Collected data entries
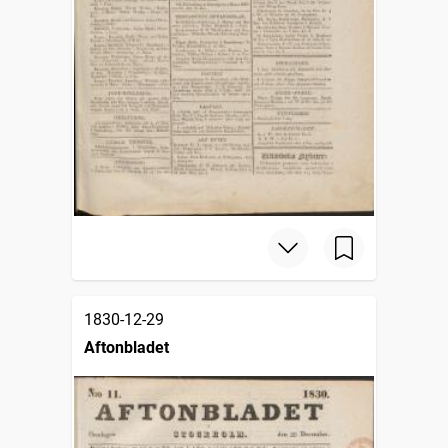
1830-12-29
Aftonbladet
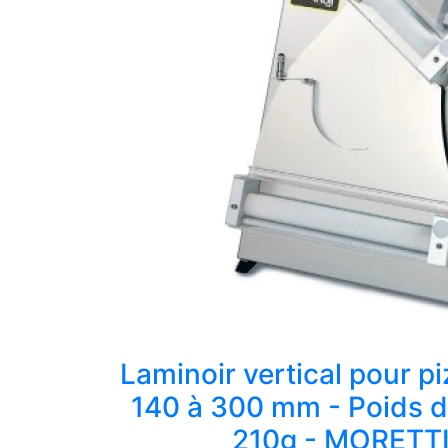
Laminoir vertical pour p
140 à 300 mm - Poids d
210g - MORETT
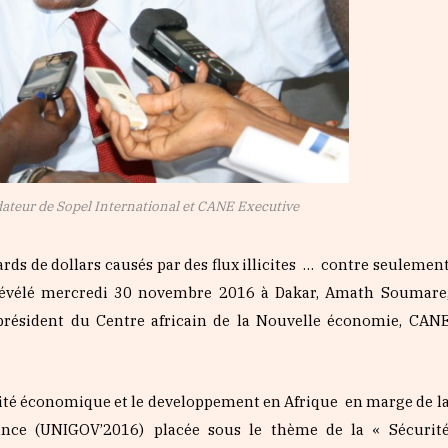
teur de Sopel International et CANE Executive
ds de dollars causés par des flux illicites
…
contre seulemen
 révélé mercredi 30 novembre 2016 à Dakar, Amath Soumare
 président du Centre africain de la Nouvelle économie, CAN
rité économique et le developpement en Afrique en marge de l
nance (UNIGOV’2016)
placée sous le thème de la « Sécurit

**EXERCISE AIM:** What you return must match the records line for line, with the pictures left out.

**SOLVED EXERCISE:**
1830-12-29
Aftonbladet
Laminoir vertical pour p
140 à 300 mm - Poids d
210g - MORETT
teur de Sopel International et CANE Executive
ds de dollars causés par des flux illicites
…
contre seulemen
 révélé mercredi 30 novembre 2016 à Dakar, Amath Soumare
 président du Centre africain de la Nouvelle économie, CAN
rité économique et le developpement en Afrique en marge de l
nance (UNIGOV’2016)
placée sous le thème de la « Sécurit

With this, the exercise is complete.